Local Board endorses community-led plan to protect dotterels

From left, dotterel minders, with Forest & Bird’s Jenny Hanwell and Dog Friends members.

Coast conservation and dog-owner groups are cautiously optimistic after a community-led plan to protect dotterels on Big Manly and Tindalls Beach was endorsed by the Hibiscus and Bays Local Board at their monthly meeting on May 27. 

Protecting the small birds during the breeding season while maintaining an open and active recreation area for dogs and people has been an ongoing issue on Manly and Tindalls Bay beaches. However, when the Auckland Council’s dog bylaws came up for review earlier this year,  Hibiscus Coast Forest & Bird, Big Manly and Tindalls Dotterel Minders, and Dog Friends Rodney felt the options proposed by Council didn’t serve the community, so they workshopped their own solution. (Hibiscus Matters, February 10, 2025)

Their plan is a temporary option, which retains the current time and season rule and during dotterel breeding season requires dogs to be on-leash within 200m of a nest and prohibited from entering a 50m zone near the nest. The nests would be fenced, and signs would educate beachgoers and dog owners about the dotterels.

Project manager for Pest Free Hibiscus Coast, Jenny Hanwell, said although they are pleased their measure has been endorsed, they were disappointed they didn’t have the opportunity to take the community-led option out to public consultation when the bylaw review was proposed.

“It means it’s only a temporary change, but it gives us a chance to pilot the measures and if they work, then they could be used elsewhere,” she said.

The bylaw review attracted a good level of public feedback with 747 people responding via surveys and emails to the Big Manly Beach review, with 35 per cent supporting the Council’s option and 62 per cent opposed.

For the Tindalls Bay review, 699 feedback responses were received, with 34 per cent supporting the Council proposal and 63 percent opposed. 

Many of those opposed said the Council proposal, which restricted dogs to on-leash at all times near the Manly and Tindalls Beach headland, unfairly punished responsible dog owners.

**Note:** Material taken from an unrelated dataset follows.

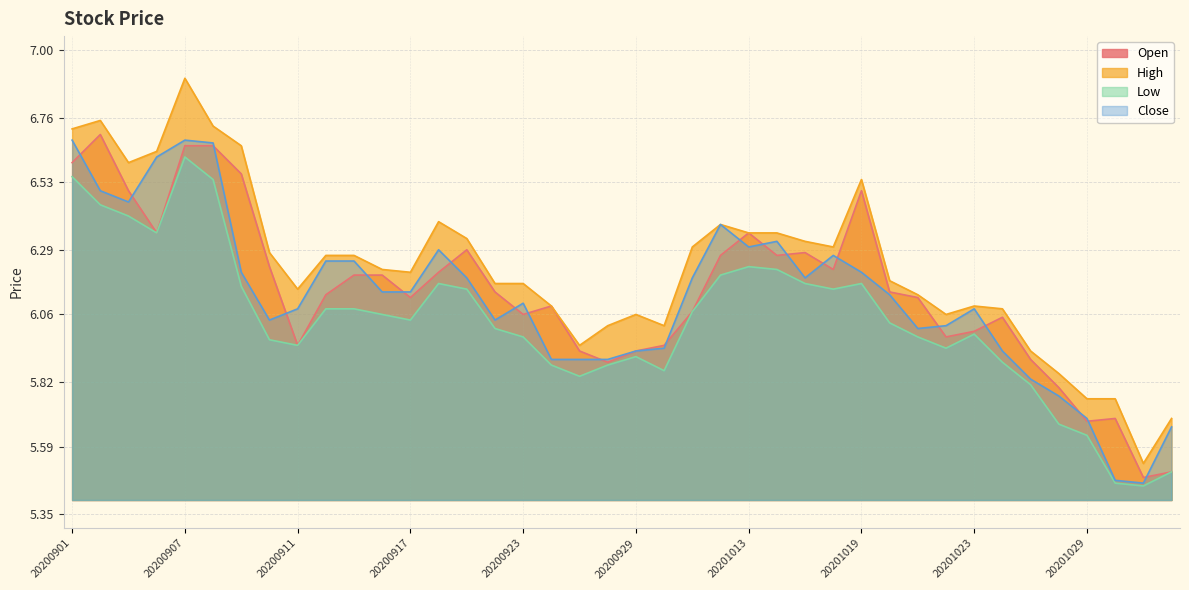

How many lines are shown in the chart?

4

The issue of enforcing the dog access rules, signs and public education costs was raised by several board members at the May meeting. It was noted that the beaches would be designated as hot spots during the breeding season, although it was up to the discretion of animal control services, when and how that would occur. 

However, board member Julia Parfitt, said that maintaining the status quo wasn’t helping.

“Doing it just by bylaws isn’t going to work, we also need public education.”

Hanwell stressed that community education and clear beach signs were essential to help the measures work.

“We don’t want to be policing the access rules, especially as some volunteers were treated rudely last year, but having clear guidelines in place will help people who walk their dogs on the beach.”